Volunteers checking up on vulnerable adults

Jill Cline is certain she'll need long-term care one day. That's why the 77-year-old retired accountant works with Solid Ground, an ombudsman program for vulnerable adults who need special living arrangements.

"Everybody's going to get there some day," Cline said.

Long-term care is a growing industry – one rife with exploitation. The Seattle Times reported multiple examples of neglect, abuse, and lax oversight in a series of special reports this year.

The governor has ordered the state Department of Social and Health Services to review its oversight of the longterm-care industry, and the agency itself recommended nearly a dozen new laws this year to prevent abuses.

Ombudsman John Stilz says an influx of new volunteers could make a bigger difference than any legislation.

“Some of these adult family homes are isolated, and we're the only people who visit,” he said.

Lack of volunteers is perhaps the biggest problem for Solid Ground. There are 56 people working as ombudsmen in King County, but that’s not enough to cover every facility.

People who need care – like the elderly, disabled, or even veterans – have several options, including nursing homes, boarding homes, and private residences called adult family homes.
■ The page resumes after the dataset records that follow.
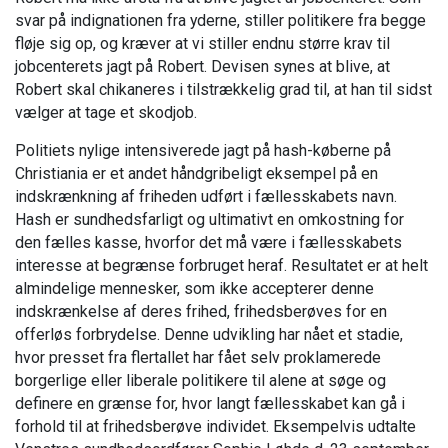
svar på indignationen fra yderne, stiller politikere fra begge
fløje sig op, og kræver at vi stiller endnu større krav til
jobcenterets jagt på Robert. Devisen synes at blive, at
Robert skal chikaneres i tilstrækkelig grad til, at han til sidst
vælger at tage et skodjob.
Politiets nylige intensiverede jagt på hash-køberne på
Christiania er et andet håndgribeligt eksempel på en
indskrænkning af friheden udført i fællesskabets navn.
Hash er sundhedsfarligt og ultimativt en omkostning for
den fælles kasse, hvorfor det må være i fællesskabets
interesse at begrænse forbruget heraf. Resultatet er at helt
almindelige mennesker, som ikke accepterer denne
indskrænkelse af deres frihed, frihedsberøves for en
offerløs forbrydelse. Denne udvikling har nået et stadie,
hvor presset fra flertallet har fået selv proklamerede
borgerlige eller liberale politikere til alene at søge og
definere en grænse for, hvor langt fællesskabet kan gå i
forhold til at frihedsberøve individet. Eksempelvis udtalte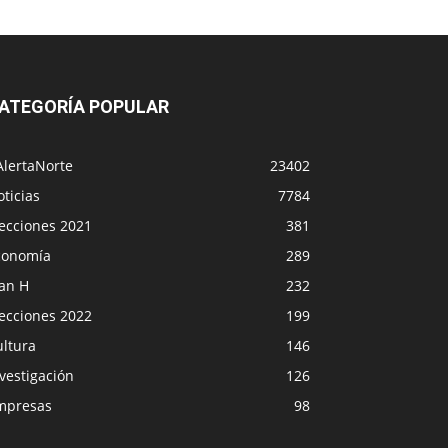
ATEGORÍA POPULAR
AlertaNorte
23402
ticias
7784
lecciones 2021
381
conomía
289
lan H
232
lecciones 2022
199
ultura
146
vestigación
126
mpresas
98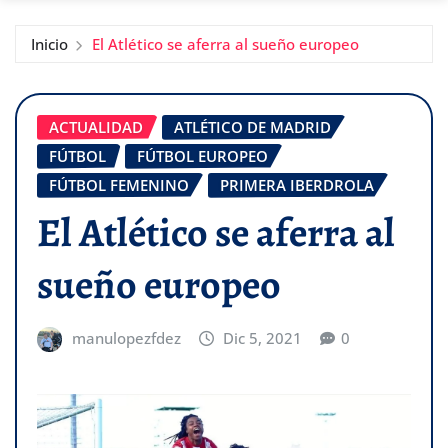
Inicio
El Atlético se aferra al sueño europeo
ACTUALIDAD
ATLÉTICO DE MADRID
FÚTBOL
FÚTBOL EUROPEO
FÚTBOL FEMENINO
PRIMERA IBERDROLA
El Atlético se aferra al
sueño europeo
manulopezfdez
Dic 5, 2021
0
Solid Ground works to improve the quality of life for people living in those places. Ombudsmen make the rounds each year, visiting with residents and their families, informing them of their rights, and looking for abuses. They also work to resolve concerns, whether they come from vulnerable adults or the people caring for them.

The problems associated with long-term care cut both ways. There are some instances where providers are dealing with unruly clients, and others where caregivers neglect their residents.

"We're like mediators and early-warning detectors at the same time," Cline said.

Bellevue has approximately 130 private residences serving as adult family homes, housing around 600 people in all. There are also 11 boarding homes and two nursing homes. Not all are bad, but every one of them needs oversight, according to Cline.

"When they're good, they can be very good, but when they're bad, they're really bad," Cline said.